Le 19 août, lors d’une conférence de presse virtuelle organisée par l’Organisation, Rémy Lamah, le ministre guinéen de la Santé et de l’Hygiène publique, l’a admis : « Nous avons affaire à une épidémie de maladie à virus de Marburg. » Les autorités sanitaires craignant une nouvelle bombe épidémique face à laquelle il n’existe ni vaccin ni traitement, ont minutieusement retracé le parcours de ce patient zéro afin d’en retrouver les cas contacts. Ceux-ci sont au nombre de 172 mais aucun n’a été, pour le moment, formellement identifié comme contaminé, selon le ministre.

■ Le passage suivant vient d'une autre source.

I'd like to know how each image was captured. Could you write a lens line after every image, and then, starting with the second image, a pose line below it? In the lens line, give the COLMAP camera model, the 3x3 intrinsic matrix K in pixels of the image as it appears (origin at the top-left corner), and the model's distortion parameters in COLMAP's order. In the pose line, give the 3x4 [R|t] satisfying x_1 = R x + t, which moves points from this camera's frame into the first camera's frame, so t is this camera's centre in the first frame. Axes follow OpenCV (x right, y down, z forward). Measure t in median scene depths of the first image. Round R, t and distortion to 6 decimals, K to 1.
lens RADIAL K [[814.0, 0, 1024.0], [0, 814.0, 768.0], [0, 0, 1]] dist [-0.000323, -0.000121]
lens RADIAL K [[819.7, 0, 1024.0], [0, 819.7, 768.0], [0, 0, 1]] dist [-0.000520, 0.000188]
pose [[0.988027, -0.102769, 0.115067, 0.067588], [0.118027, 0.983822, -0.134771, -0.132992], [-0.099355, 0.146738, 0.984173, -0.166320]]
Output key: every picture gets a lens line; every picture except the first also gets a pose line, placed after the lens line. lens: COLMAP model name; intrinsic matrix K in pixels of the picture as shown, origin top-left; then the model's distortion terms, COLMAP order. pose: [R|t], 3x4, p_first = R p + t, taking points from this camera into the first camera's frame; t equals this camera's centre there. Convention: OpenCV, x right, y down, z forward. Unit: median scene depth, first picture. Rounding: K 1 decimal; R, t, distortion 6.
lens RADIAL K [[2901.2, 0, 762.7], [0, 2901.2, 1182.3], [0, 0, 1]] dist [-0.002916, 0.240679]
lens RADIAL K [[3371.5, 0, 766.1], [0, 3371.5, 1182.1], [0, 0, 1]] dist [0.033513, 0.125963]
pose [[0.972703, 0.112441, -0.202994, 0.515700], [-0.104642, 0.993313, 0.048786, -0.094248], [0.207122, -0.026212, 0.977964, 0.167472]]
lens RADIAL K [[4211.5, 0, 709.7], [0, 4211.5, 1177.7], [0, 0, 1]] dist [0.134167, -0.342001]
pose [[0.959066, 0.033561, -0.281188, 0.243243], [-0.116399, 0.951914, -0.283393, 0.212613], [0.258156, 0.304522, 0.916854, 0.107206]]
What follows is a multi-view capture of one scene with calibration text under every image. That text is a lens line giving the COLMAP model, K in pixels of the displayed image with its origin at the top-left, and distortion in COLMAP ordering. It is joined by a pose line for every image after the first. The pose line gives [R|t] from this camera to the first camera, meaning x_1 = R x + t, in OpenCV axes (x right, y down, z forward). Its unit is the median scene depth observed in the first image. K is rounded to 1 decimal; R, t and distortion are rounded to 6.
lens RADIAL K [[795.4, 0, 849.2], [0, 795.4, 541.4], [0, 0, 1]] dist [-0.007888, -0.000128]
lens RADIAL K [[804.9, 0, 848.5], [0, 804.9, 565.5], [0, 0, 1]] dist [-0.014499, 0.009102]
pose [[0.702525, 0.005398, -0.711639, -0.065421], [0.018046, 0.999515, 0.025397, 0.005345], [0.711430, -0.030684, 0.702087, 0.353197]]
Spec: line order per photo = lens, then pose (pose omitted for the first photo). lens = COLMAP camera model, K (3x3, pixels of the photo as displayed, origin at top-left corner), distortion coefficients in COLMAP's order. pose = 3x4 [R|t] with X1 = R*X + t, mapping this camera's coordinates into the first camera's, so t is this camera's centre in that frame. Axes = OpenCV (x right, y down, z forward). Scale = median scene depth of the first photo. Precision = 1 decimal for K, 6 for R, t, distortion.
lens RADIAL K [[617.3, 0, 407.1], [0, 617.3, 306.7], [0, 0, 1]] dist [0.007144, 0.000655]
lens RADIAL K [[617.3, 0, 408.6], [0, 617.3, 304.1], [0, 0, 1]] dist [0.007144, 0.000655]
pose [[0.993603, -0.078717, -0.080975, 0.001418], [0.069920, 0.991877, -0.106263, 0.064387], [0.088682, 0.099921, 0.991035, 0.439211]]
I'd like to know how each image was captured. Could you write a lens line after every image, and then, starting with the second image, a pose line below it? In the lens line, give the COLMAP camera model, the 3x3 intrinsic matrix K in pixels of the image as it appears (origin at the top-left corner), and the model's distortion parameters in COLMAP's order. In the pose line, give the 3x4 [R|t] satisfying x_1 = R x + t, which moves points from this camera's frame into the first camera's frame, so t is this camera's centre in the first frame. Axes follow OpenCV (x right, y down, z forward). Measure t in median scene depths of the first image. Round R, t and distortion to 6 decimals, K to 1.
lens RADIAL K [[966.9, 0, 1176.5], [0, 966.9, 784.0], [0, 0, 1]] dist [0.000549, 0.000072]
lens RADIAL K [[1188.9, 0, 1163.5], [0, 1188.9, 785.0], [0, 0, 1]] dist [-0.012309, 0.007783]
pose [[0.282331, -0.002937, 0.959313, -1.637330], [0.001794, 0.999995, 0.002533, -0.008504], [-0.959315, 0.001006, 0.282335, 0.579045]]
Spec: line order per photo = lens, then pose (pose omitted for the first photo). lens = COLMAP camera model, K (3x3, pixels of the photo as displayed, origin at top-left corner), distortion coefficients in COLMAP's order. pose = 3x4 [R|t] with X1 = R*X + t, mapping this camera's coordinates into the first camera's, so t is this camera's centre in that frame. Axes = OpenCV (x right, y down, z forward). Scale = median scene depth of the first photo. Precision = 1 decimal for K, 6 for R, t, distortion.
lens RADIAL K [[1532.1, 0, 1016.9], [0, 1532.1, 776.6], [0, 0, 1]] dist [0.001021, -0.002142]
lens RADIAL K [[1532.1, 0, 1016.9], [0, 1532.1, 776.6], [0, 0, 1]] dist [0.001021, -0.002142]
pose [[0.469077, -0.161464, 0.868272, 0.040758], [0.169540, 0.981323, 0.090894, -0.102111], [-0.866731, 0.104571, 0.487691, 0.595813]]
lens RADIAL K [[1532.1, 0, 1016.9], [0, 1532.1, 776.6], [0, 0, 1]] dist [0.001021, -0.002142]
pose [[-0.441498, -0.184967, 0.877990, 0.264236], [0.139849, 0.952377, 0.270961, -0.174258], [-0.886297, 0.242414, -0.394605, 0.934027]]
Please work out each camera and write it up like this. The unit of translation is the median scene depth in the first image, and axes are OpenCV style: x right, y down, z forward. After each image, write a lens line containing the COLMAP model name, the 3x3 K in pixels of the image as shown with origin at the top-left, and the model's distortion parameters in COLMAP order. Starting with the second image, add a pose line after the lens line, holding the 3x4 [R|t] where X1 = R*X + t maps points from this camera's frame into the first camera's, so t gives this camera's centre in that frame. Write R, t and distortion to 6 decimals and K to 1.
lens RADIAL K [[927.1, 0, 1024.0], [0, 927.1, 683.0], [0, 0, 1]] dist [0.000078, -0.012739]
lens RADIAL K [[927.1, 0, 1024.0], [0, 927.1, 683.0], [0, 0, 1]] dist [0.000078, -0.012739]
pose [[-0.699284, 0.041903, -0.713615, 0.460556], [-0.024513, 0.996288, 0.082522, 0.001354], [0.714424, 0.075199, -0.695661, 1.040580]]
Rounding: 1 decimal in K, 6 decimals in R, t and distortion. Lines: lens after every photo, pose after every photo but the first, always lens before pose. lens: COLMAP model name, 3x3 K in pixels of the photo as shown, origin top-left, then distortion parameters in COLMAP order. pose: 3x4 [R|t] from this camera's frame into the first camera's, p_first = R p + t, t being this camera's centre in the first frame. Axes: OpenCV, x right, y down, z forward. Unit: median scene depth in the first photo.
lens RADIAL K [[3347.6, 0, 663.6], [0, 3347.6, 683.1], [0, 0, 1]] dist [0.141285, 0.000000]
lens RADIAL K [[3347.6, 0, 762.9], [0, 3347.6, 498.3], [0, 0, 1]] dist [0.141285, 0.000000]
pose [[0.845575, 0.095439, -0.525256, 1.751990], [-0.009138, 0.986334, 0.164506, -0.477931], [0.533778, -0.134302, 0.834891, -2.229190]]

Marburg provoque les mêmes fièvres hémorragiques que son célèbre cousin, Ebola

Le virus de Marburg a été détecté pour la première fois en 1967, lors de flambées simultanées dans les villes de Belgrade (alors en ex-Yougoslavie), de Francfort et de Marburg (en Allemagne), où des singes importés d’Ouganda avaient infecté plusieurs chercheurs. Appartenant à la même famille qu’Ebola (les filovirus, ainsi baptisés en raison de la forme filaire de leur particule virale), Marburg provoque les mêmes fièvres hémorragiques que son célèbre cousin. La transmission interhumaine se fait également par l’échange de fluides corporels. La différence principale réside au niveau du génome.

« Ni peur ni psychose »

« Hôte naturel » du virus selon l’OMS, la chauve-souris est l’élément qui a transmis le virus à l’homme. Le Dr Yattassaye précise : « Ces chauves-souris ont déjà été identifiées en Sierra-Leone. Elles émigrent en fonction des saisons et des conditions environnementales. C’est certainement ce qu’il s’est passé, pour ce patient zéro. »

La population guinéenne est-elle en état d’alerte ? Le Dr Yattassaye est confiant: « Avec les diverses épidémies qu’a connues le pays, la population est sensibilisée. Il n’y a ni peur, ni psychose ». Néanmoins, l’OMS a jugé « élevée » la menace qui pesait aux niveaux national et régional.